Generally, attack traffic can be divided into two main categories: statistical and content-based. Statistical attacks correlate highly with deployment circumstances (e.g., the topology of the target network, server capacity, geographic location, etc.). In contrast, content-based attacks are independent of the environmental characteristics of their target network. Although, according to the importance and impact of content-based attacks (Malware 2023), most traditional signature-based IDSes pivot on these attacks, the proposed framework has some challenges with statistical ones. For instance, based on the different attributes of the targeted servers, the velocity of sent request rates (e.g., for DDoS or DoS attacks) differ between different organization types. On the other hand, content-based attacks such as XSS, CSRF, and SQL injection tend to have the same signature regardless of their target domain. So, future research could analyze the aspects and challenges of sharing the attack knowledge of different attack types (statistical or content-based) between agents in inhomogeneous environments.

A straightforward solution is to disperse the agents in environments with the same characteristics. Another possible solution is to use a local, initial, threshold-based IDS for each agent to filter the statistical attacks, and only benign and content-based attacks flow to the agent model. Either way, to the best of our belief, this topic is worth further research.

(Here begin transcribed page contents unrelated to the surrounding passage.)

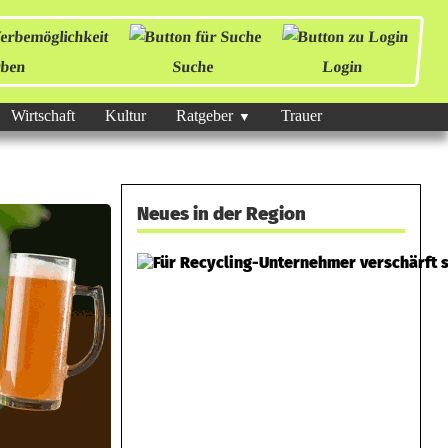
ben
Suche
Login
Wirtschaft
Kultur
Ratgeber
Trauer
Neues in der Region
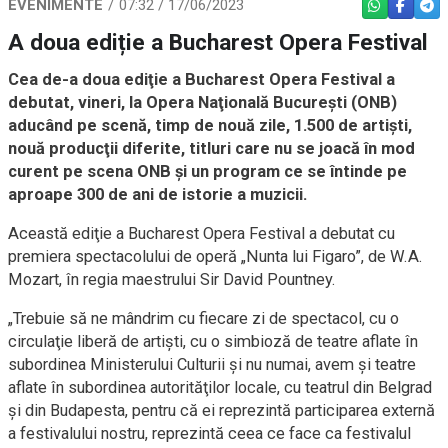
EVENIMENTE
07:32 / 17/06/2023
WHATSAPP
FACEBO
TEL
A doua ediție a Bucharest Opera Festival
Cea de-a doua ediţie a Bucharest Opera Festival a
debutat, vineri, la Opera Naţională Bucureşti (ONB)
aducând pe scenă, timp de nouă zile, 1.500 de artişti,
nouă producţii diferite, titluri care nu se joacă în mod
curent pe scena ONB şi un program ce se întinde pe
aproape 300 de ani de istorie a muzicii.
Această ediţie a Bucharest Opera Festival a debutat cu
premiera spectacolului de operă „Nunta lui Figaro”, de W.A.
Mozart, în regia maestrului Sir David Pountney.
„Trebuie să ne mândrim cu fiecare zi de spectacol, cu o
circulaţie liberă de artişti, cu o simbioză de teatre aflate în
subordinea Ministerului Culturii şi nu numai, avem şi teatre
aflate în subordinea autorităţilor locale, cu teatrul din Belgrad
şi din Budapesta, pentru că ei reprezintă participarea externă
a festivalului nostru, reprezintă ceea ce face ca festivalul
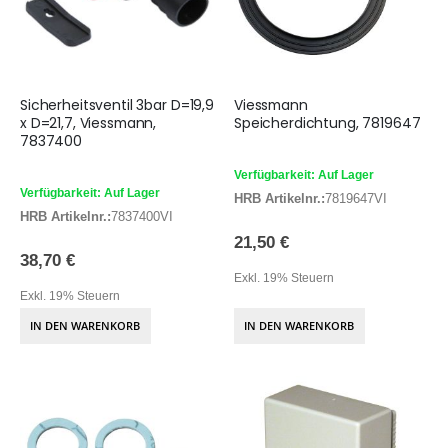
Sicherheitsventil 3bar D=19,9
Viessmann
x D=21,7, Viessmann,
Speicherdichtung, 7819647
7837400
Verfügbarkeit: Auf Lager
Verfügbarkeit: Auf Lager
HRB Artikelnr.:
7819647VI
HRB Artikelnr.:
7837400VI
21,50 €
38,70 €
Exkl. 19% Steuern
Exkl. 19% Steuern
IN DEN WARENKORB
IN DEN WARENKORB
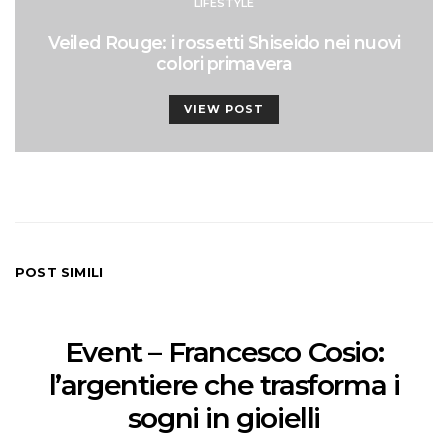
LIFESTYLE
Veiled Rouge: i rossetti Shiseido nei nuovi
colori primavera
VIEW POST
POST SIMILI
Event – Francesco Cosio:
l’argentiere che trasforma i
sogni in gioielli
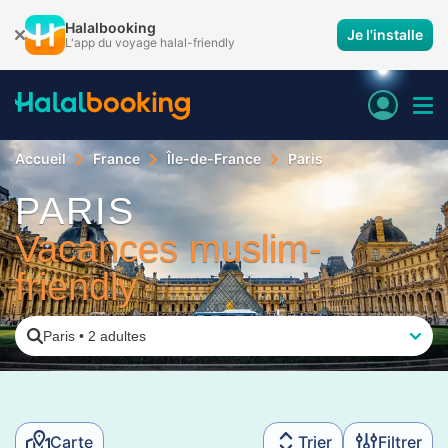
Halalbooking
Je l'installe
L'app du voyage halal-friendly
Accueil
France
Île-de-France
Paris
PARIS
Vacances muslim-
friendly
Paris
•
2 adultes
Carte
Trier
Filtrer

In the end, to complete our analysis, we compare the proposed framework with previous related research studies from different aspects. As demonstrated in Table 9, the proposed framework simultaneously provides solutions for the three aforementioned challenges of DL-based IDSes: continuous adaption, multi-agent IDSes, and early attack detection. Furthermore, note that most proposed DL-based IDS frameworks depend on labeled datasets. However, for practical applications, future studies can develop an unsupervised version of our proposed online adaptive anomaly detection framework. We believe that, in addition to the suggestions provided in this work, accomplishing this last step will result in a DL-based IDS more suitable for real-world scenarios.

Conclusion

This paper presented a novel framework for DL-based IDSes that mitigates three practical issues these systems are currently facing. Namely, we provided solutions for continuously adapting the IDS to network concept drift, early attack detection, and efficiently functioning in a multi-agent environment (e.g. , sharing the attack knowledge from different located IDS sensors, load-balancing the flows between different agents and managing interleaving flows).

The proposed framework exploits continual learning algorithms to update DL-based models for adapting to the concept drift in attack/benign traffic behaviors. Additionally, it uses federated learning for designing multi-agent IDSes and providing privacy and load balancing for big data traffic. Furthermore, the paper investigates the usage of Long Short-Term Memory networks (LSTMs) for packet labeling and early anomaly detection to design more practical IDSes. Finally, the framework is implemented and evaluated with two architectures: convolutional neural networks (CNNs) and LSTM-based models. The results indicate that while both architectures perform well, CNN models prevail in terms of detection rate, and LSTM models are more suitable for early anomaly detection with just a few packets.